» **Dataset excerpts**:

────────────────

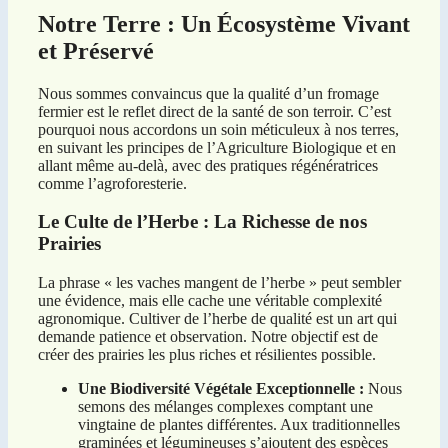
Notre Terre : Un Écosystème Vivant
et Préservé
Nous sommes convaincus que la qualité d’un fromage
fermier est le reflet direct de la santé de son terroir. C’est
pourquoi nous accordons un soin méticuleux à nos terres,
en suivant les principes de l’Agriculture Biologique et en
allant même au-delà, avec des pratiques régénératrices
comme l’agroforesterie.
Le Culte de l’Herbe : La Richesse de nos
Prairies
La phrase « les vaches mangent de l’herbe » peut sembler
une évidence, mais elle cache une véritable complexité
agronomique. Cultiver de l’herbe de qualité est un art qui
demande patience et observation. Notre objectif est de
créer des prairies les plus riches et résilientes possible.
Une Biodiversité Végétale Exceptionnelle :
Nous
semons des mélanges complexes comptant une
vingtaine de plantes différentes. Aux traditionnelles
graminées et légumineuses s’ajoutent des espèces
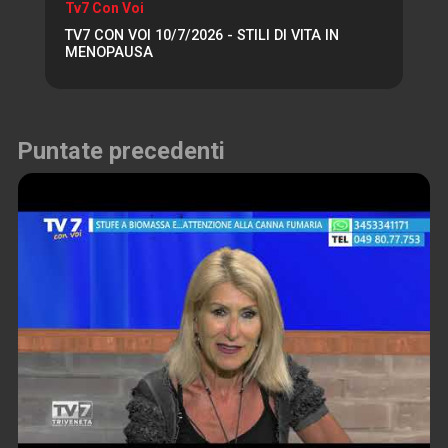
Tv7 Con Voi
TV7 CON VOI 10/7/2026 - STILI DI VITA IN
MENOPAUSA
Puntate precedenti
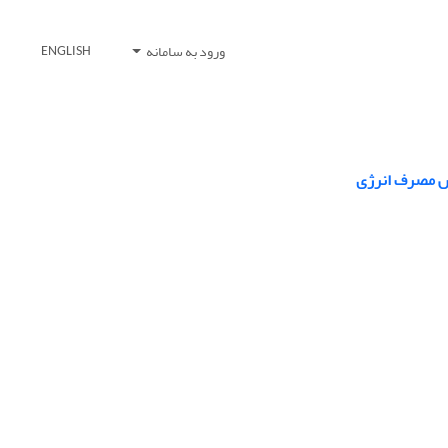
ورود به سامانه
ENGLISH
هش مصرف انرژی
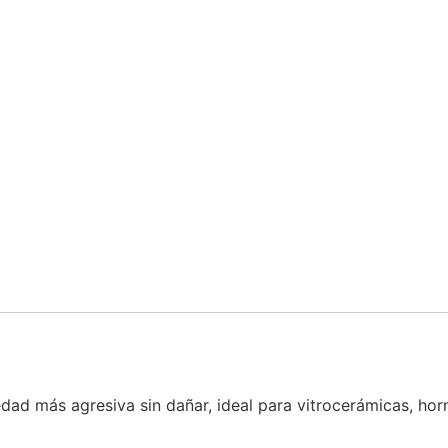
dad más agresiva sin dañar, ideal para vitrocerámicas, horno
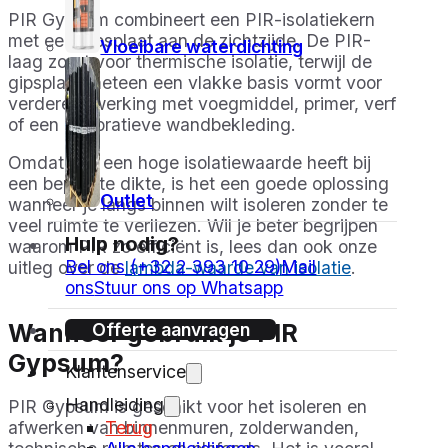
PIR Gypsum combineert een PIR-isolatiekern
met een gipsplaat aan de zichtzijde. De PIR-
Vloeibare waterdichting
laag zorgt voor thermische isolatie, terwijl de
gipsplaat meteen een vlakke basis vormt voor
verdere afwerking met voegmiddel, primer, verf
of een decoratieve wandbekleding.
Omdat PIR een hoge isolatiewaarde heeft bij
een beperkte dikte, is het een goede oplossing
Outlet
wanneer je langs binnen wilt isoleren zonder te
veel ruimte te verliezen. Wil je beter begrijpen
Hulp nodig?
waarom PIR zo efficiënt is, lees dan ook onze
Bel ons (+32 2 393 10 29)
Mail
uitleg over de
lambda-waarde van isolatie
.
ons
Stuur ons op Whatsapp
Wanneer gebruik je PIR
Offerte aanvragen
Gypsum?
Klantenservice
Handleiding
PIR Gypsum is geschikt voor het isoleren en
Terug
afwerken van binnenmuren, zolderwanden,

────────────────

» **WHAT TO PRODUCE**:
Set down only the line containing "Handleiding" and the lines after it through the end, exactly as they appear above.

» **FINAL ANSWER**:
Handleiding
PIR Gypsum is geschikt voor het isoleren en
Terug
afwerken van binnenmuren, zolderwanden,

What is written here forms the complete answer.